**EXERCISE**
Pictures do not belong in the output. Reproduce exactly the lines from the start of the records through the line with "najbardziej przejmujących muzy".

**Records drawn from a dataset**
──────────────────────────────

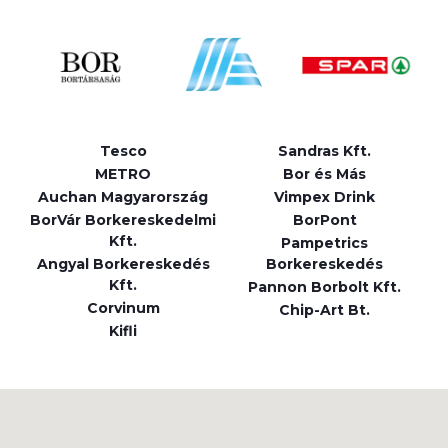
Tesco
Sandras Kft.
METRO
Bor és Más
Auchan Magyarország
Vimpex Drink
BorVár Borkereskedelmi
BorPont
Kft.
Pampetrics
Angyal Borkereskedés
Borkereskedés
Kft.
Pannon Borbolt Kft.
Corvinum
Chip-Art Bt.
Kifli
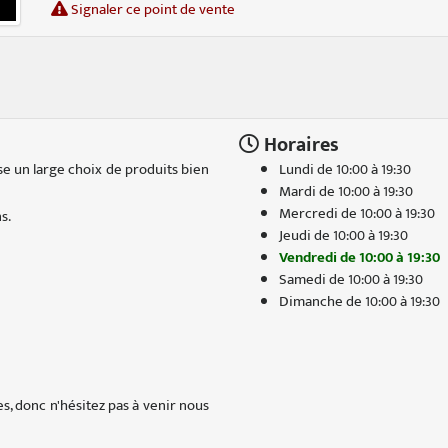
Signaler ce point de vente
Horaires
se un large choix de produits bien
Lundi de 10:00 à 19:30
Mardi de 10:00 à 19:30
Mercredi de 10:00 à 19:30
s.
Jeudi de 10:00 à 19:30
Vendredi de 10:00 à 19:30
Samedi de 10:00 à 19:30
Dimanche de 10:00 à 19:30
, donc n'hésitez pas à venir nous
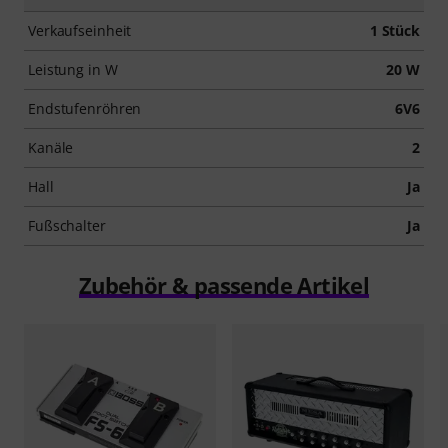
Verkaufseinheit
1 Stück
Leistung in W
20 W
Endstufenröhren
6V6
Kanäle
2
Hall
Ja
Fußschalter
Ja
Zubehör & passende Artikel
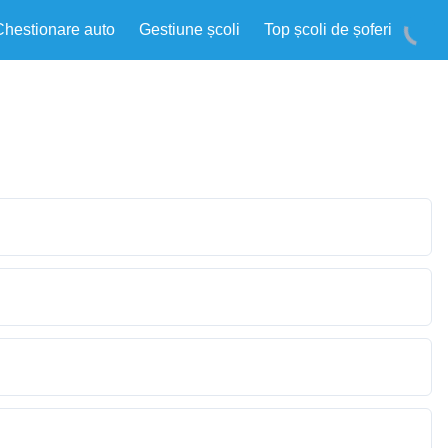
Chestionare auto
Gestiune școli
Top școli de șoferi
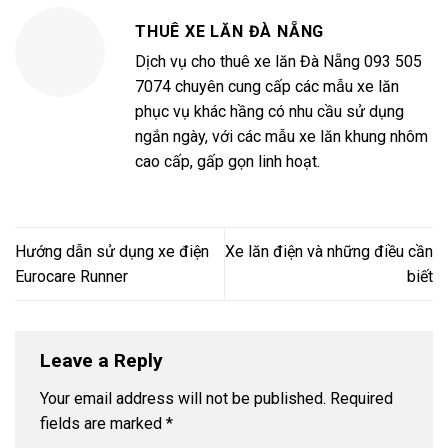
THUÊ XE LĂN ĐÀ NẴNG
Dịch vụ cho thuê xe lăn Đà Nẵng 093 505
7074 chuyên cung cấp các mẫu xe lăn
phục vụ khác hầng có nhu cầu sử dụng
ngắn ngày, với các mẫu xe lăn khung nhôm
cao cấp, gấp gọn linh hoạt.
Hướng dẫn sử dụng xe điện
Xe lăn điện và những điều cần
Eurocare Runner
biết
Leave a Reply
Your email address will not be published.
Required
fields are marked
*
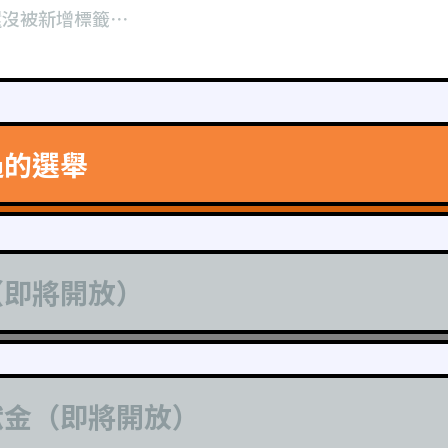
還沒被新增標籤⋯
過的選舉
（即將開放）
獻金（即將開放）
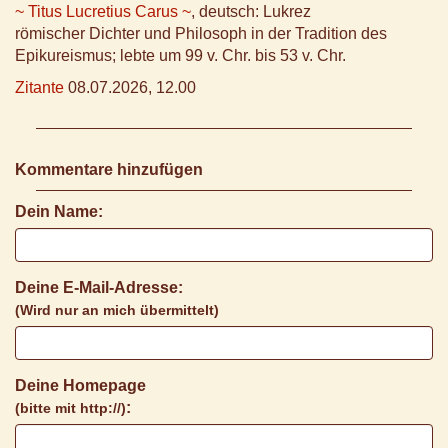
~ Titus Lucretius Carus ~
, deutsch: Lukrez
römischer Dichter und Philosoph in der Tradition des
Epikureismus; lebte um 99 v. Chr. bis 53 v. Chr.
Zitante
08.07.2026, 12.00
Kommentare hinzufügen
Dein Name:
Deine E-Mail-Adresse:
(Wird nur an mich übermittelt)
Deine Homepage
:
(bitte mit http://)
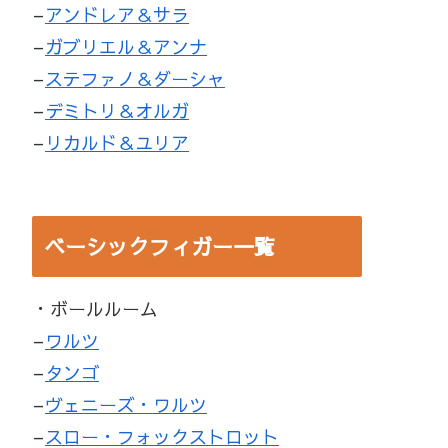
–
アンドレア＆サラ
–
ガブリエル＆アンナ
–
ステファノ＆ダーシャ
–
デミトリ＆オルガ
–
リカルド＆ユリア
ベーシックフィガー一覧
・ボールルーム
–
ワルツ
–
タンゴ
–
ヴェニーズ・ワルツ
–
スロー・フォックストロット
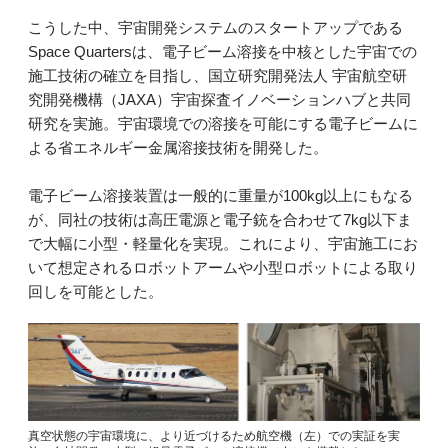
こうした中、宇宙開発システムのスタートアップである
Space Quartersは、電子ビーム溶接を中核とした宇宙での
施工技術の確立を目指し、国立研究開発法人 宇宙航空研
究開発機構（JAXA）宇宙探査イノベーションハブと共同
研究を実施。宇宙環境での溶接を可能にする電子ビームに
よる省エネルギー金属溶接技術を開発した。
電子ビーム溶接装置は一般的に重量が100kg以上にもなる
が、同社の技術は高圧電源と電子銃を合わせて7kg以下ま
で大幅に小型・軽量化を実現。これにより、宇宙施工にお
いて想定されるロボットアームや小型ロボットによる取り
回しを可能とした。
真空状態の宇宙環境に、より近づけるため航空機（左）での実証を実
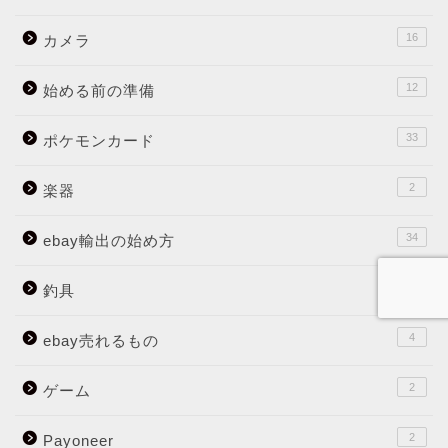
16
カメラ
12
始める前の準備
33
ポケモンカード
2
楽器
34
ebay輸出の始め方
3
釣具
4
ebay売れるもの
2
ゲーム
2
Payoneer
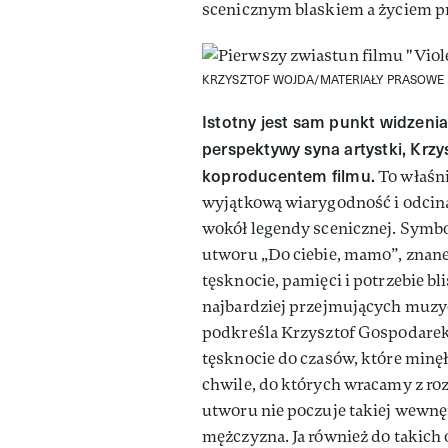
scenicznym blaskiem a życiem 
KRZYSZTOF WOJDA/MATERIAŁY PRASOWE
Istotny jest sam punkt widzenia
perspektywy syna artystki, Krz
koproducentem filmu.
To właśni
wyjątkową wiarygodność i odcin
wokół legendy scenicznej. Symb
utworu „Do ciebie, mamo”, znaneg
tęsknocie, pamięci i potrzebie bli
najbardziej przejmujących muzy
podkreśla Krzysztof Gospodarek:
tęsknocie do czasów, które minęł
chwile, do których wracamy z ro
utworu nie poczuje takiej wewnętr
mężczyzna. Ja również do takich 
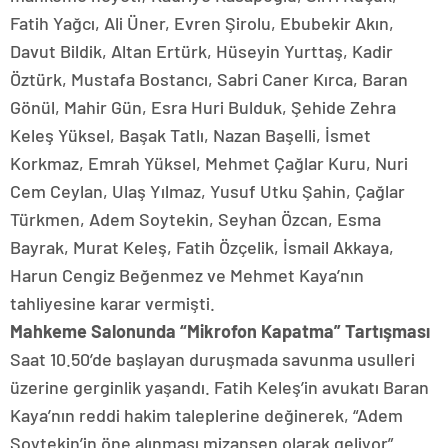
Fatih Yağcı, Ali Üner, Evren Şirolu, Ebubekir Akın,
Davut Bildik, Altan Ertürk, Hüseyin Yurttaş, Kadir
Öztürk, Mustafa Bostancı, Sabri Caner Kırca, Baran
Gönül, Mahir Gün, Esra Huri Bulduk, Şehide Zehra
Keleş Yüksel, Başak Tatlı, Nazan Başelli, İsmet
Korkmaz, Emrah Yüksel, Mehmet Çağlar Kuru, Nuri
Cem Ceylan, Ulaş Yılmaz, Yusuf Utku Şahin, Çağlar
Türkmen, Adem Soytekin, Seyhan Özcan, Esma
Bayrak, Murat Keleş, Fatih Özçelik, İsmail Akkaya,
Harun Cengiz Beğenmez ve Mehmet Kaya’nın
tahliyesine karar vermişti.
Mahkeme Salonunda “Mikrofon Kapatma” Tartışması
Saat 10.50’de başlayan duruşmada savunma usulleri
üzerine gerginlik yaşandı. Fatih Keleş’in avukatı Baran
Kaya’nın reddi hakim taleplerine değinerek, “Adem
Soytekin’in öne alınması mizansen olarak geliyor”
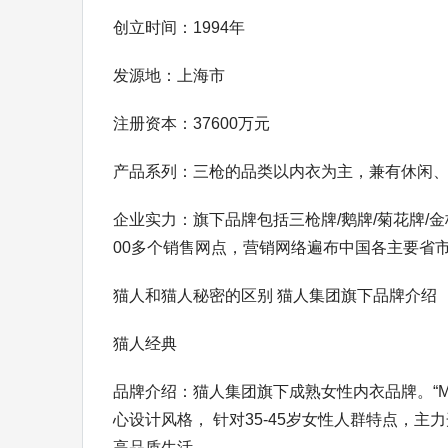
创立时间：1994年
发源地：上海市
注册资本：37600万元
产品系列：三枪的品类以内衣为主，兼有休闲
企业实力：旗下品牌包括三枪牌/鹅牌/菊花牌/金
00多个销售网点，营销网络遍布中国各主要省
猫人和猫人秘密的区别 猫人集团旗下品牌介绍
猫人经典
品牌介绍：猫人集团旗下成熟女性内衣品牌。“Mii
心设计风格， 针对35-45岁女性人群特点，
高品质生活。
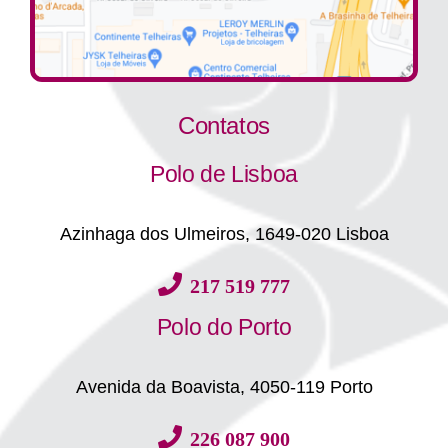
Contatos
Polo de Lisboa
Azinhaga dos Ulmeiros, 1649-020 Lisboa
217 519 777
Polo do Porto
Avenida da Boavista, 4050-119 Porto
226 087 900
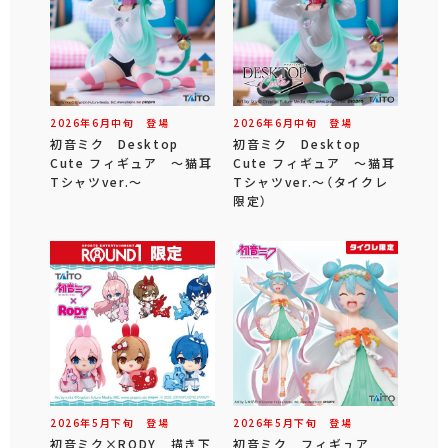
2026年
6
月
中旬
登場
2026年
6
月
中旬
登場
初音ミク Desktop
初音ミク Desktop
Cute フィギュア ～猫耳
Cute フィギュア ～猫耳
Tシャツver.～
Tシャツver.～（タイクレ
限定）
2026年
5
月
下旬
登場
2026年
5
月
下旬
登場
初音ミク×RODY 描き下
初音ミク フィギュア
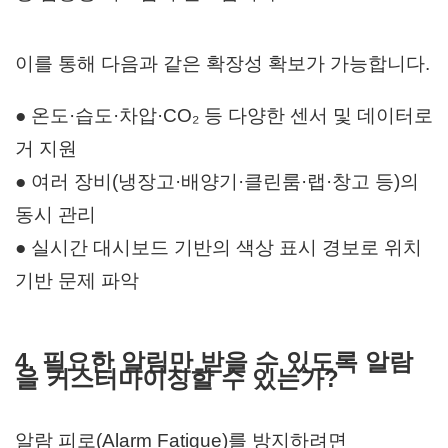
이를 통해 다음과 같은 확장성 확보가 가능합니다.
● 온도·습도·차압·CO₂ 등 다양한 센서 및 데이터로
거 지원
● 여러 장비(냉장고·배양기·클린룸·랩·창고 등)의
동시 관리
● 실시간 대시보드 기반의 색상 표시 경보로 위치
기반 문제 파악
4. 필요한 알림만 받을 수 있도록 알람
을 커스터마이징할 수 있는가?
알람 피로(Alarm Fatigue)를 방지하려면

──────────────────────────────

**YOUR RESPONSE**
Tesco
Sandras Kft.
METRO
Bor és Más
Auchan Magyarország
Vimpex Drink
BorVár Borkereskedelmi
BorPont
Kft.
Pampetrics
Angyal Borkereskedés
Borkereskedés
Kft.
Pannon Borbolt Kft.
Corvinum
Chip-Art Bt.
Kifli
Signaler ce point de vente
Horaires
se un large choix de produits bien
Lundi de 10:00 à 19:30
Mardi de 10:00 à 19:30
Mercredi de 10:00 à 19:30
s.
Jeudi de 10:00 à 19:30
Vendredi de 10:00 à 19:30
Samedi de 10:00 à 19:30
Dimanche de 10:00 à 19:30
, donc n'hésitez pas à venir nous
Verkaufseinheit
1 Stück
Leistung in W
20 W
Endstufenröhren
6V6
Kanäle
2
Hall
Ja
Fußschalter
Ja
Zubehör & passende Artikel
Chestionare auto
Gestiune școli
Top școli de șoferi
THUÊ XE LĂN ĐÀ NẴNG
Dịch vụ cho thuê xe lăn Đà Nẵng 093 505
7074 chuyên cung cấp các mẫu xe lăn
phục vụ khác hầng có nhu cầu sử dụng
ngắn ngày, với các mẫu xe lăn khung nhôm
cao cấp, gấp gọn linh hoạt.
Hướng dẫn sử dụng xe điện
Xe lăn điện và những điều cần
Eurocare Runner
biết
Leave a Reply
Your email address will not be published.
Required
fields are marked
*
還沒被新增標籤⋯
過的選舉
（即將開放）
獻金（即將開放）
~ Titus Lucretius Carus ~
, deutsch: Lukrez
römischer Dichter und Philosoph in der Tradition des
Epikureismus; lebte um 99 v. Chr. bis 53 v. Chr.
Zitante
08.07.2026, 12.00
Kommentare hinzufügen
Dein Name:
Deine E-Mail-Adresse:
(Wird nur an mich übermittelt)
Deine Homepage
:
(bitte mit http://)
–
アンドレア＆サラ
–
ガブリエル＆アンナ
–
ステファノ＆ダーシャ
–
デミトリ＆オルガ
–
リカルド＆ユリア
ベーシックフィガー一覧
・ボールルーム
–
ワルツ
–
タンゴ
–
ヴェニーズ・ワルツ
–
スロー・フォックストロット
こうした中、宇宙開発システムのスタートアップである
Space Quartersは、電子ビーム溶接を中核とした宇宙での
施工技術の確立を目指し、国立研究開発法人 宇宙航空研
究開発機構（JAXA）宇宙探査イノベーションハブと共同
研究を実施。宇宙環境での溶接を可能にする電子ビームに
よる省エネルギー金属溶接技術を開発した。
電子ビーム溶接装置は一般的に重量が100kg以上にもなる
が、同社の技術は高圧電源と電子銃を合わせて7kg以下ま
で大幅に小型・軽量化を実現。これにより、宇宙施工にお
いて想定されるロボットアームや小型ロボットによる取り
回しを可能とした。
真空状態の宇宙環境に、より近づけるため航空機（左）での実証を実
16
カメラ
12
始める前の準備
33
ポケモンカード
2
楽器
34
ebay輸出の始め方
3
釣具
4
ebay売れるもの
2
ゲーム
2
Payoneer
scenicznym blaskiem a życiem 
KRZYSZTOF WOJDA/MATERIAŁY PRASOWE
Istotny jest sam punkt widzenia
perspektywy syna artystki, Krz
koproducentem filmu.
To właśni
wyjątkową wiarygodność i odcin
wokół legendy scenicznej. Symb
utworu „Do ciebie, mamo”, znaneg
tęsknocie, pamięci i potrzebie bli
najbardziej przejmujących muzy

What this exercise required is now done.